The existing train_memory_mode: experience_only value selects the Memory V2 session-commit path. search_memory_type selects which generated memory bucket is retrieved during eval (experiences by default, trajectories for config/trajectory.yaml). The runner prepares each distinct domain + corpus_id once and reuses it across eval run ids when the cached corpus_manifest.json is present. Different corpora may be prepared in parallel with benchmark.corpus_prepare_concurrency; session commits inside one corpus remain serial to preserve OpenViking write semantics.

By default, trajectory extraction is transcript-only: the runner replays TAU-2 messages into an OpenViking session and does not expose held-out reward or assertion results to the extractor. The PR-B evidence config can also use a structured role/tool transcript, include the domain policy in the training session, skip failed train sessions when building positive procedure memory, and cap injected memory by total character budget for content-shape ablations.

Eval cells run in parallel with benchmark.strategy_concurrency by default and can be overridden with --strategy-concurrency. This only parallelizes read-only TAU-2 eval cells; corpus writes inside one corpus are still serialized by the prepare step.

User Simulator Policy

The runner default is the official TAU-2 user simulator if eval.user_simulator_policy is omitted. The bundled OpenViking memory benchmark config sets confirmation_aware, because a memory benchmark should not treat user confirmation as task completion before the backend write has happened.

confirmation_aware applies a small idempotent prompt patch to the configured TAU-2 checkout before planning or running. The patch appends only the behavioral confirmation boundary to the TAU-2 user simulator guidelines; metadata such as the upstream PR link is kept in run artifacts, not in the simulator prompt. Reference: sierra-research/tau2-bench#297.
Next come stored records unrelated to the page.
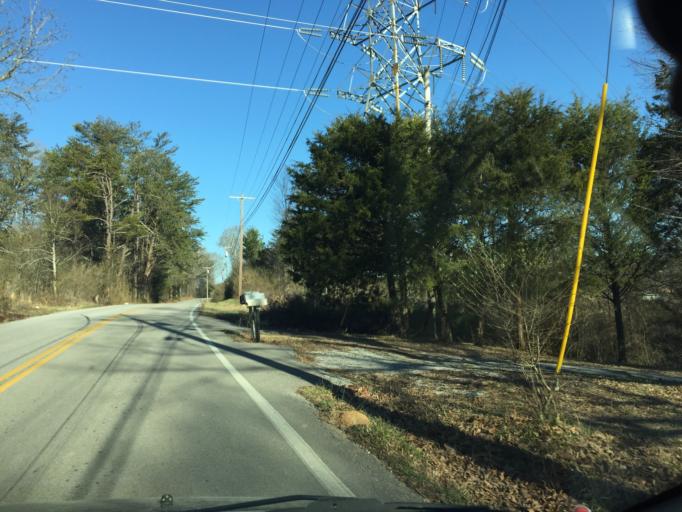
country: US
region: Tennessee
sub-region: Hamilton County
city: Collegedale
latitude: 35.0604
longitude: -85.0953
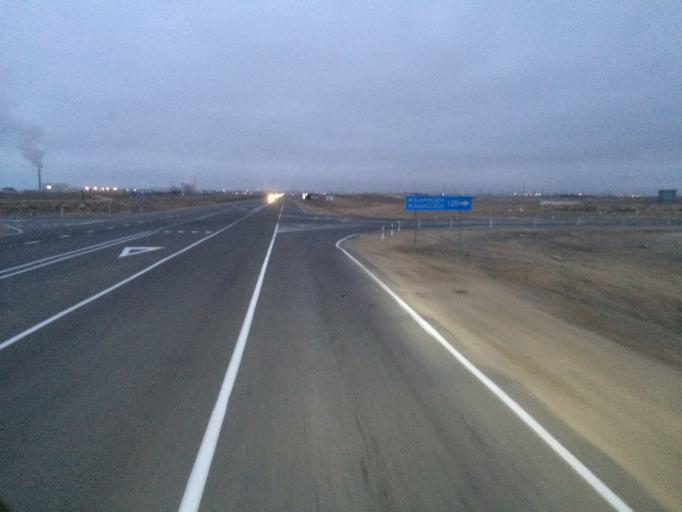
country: KZ
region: Mangghystau
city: Omirzaq
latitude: 43.5862
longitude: 51.3272
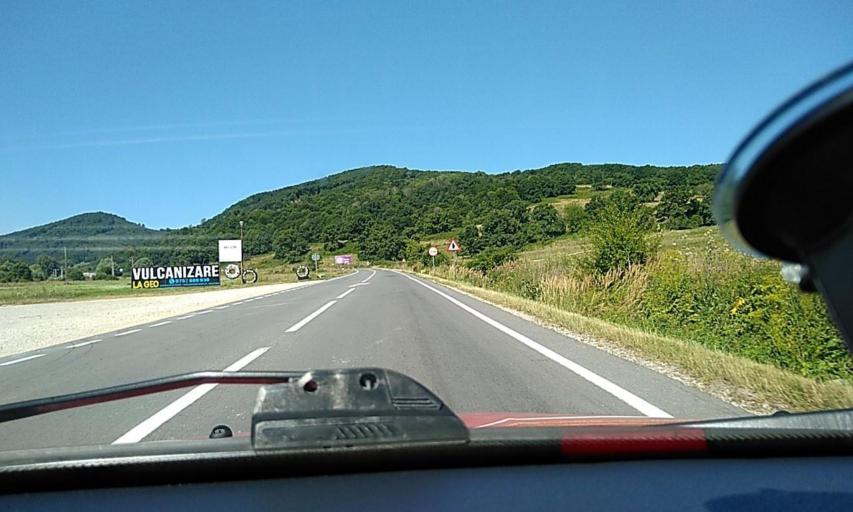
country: RO
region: Brasov
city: Maierus
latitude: 45.9060
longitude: 25.4950
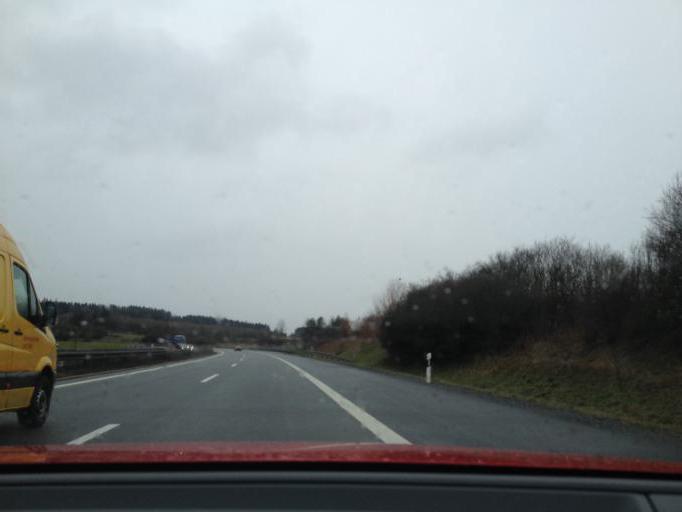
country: DE
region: Bavaria
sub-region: Upper Franconia
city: Schonwald
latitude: 50.2003
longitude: 12.1039
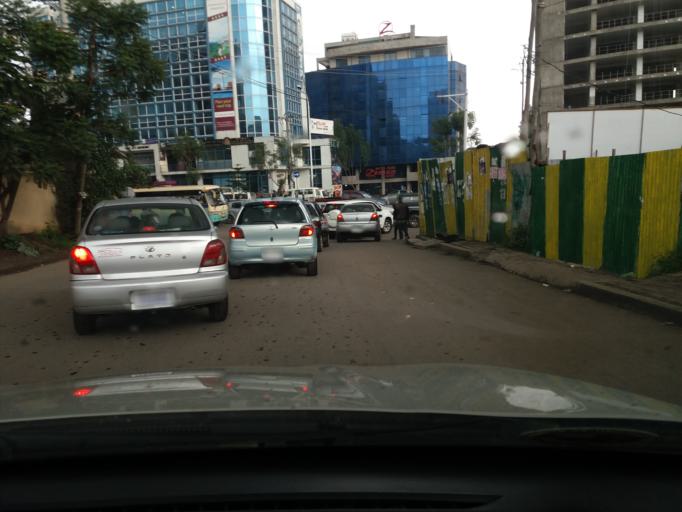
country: ET
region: Adis Abeba
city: Addis Ababa
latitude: 8.9910
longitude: 38.7848
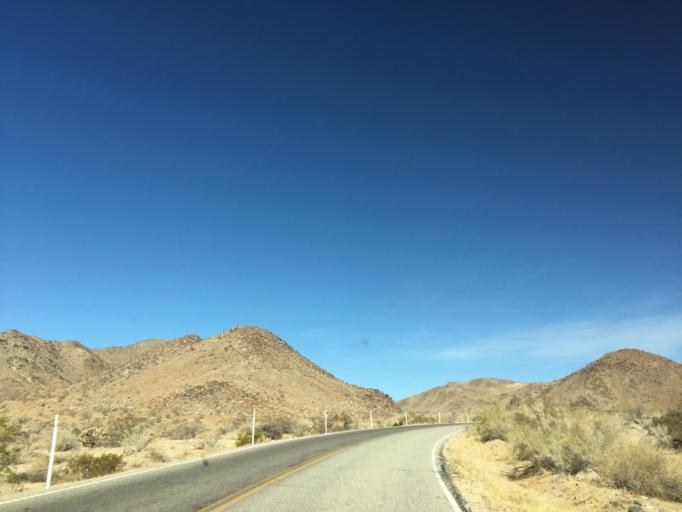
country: US
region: California
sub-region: San Bernardino County
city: Twentynine Palms
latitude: 33.9410
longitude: -115.9718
Optional fixed-first-user fixtures keep the first simulated user turn stable while preserving live simulator behavior after that turn:

bash

export TAU2_RETAIL_FIXED_FIRST_USER_FILE=/path/to/retail_fixture.json
export TAU2_AIRLINE_FIXED_FIRST_USER_FILE=/path/to/airline_fixture.json

Use config/official.yaml with a clean TAU-2 checkout when you need an official-user-simulator parity run. If the checkout was already patched, the artifact records that boundary instead of labeling the run pure official.

Evidence Boundary

Only completed retail + airline runs with the same config, same seeds/repeats, and non-empty artifacts should be read as benchmark evidence. Partial runs, single-task probes, or missing OpenViking corpus identity are diagnostics. Executed runs write per-cell JSON under cell_results/ and a strategy/domain aggregate under scoreboard.json. Memory training artifacts are shared by domain and strategy under memory_corpora/, so repeated eval cells reuse the same fresh corpus instead of rewriting it.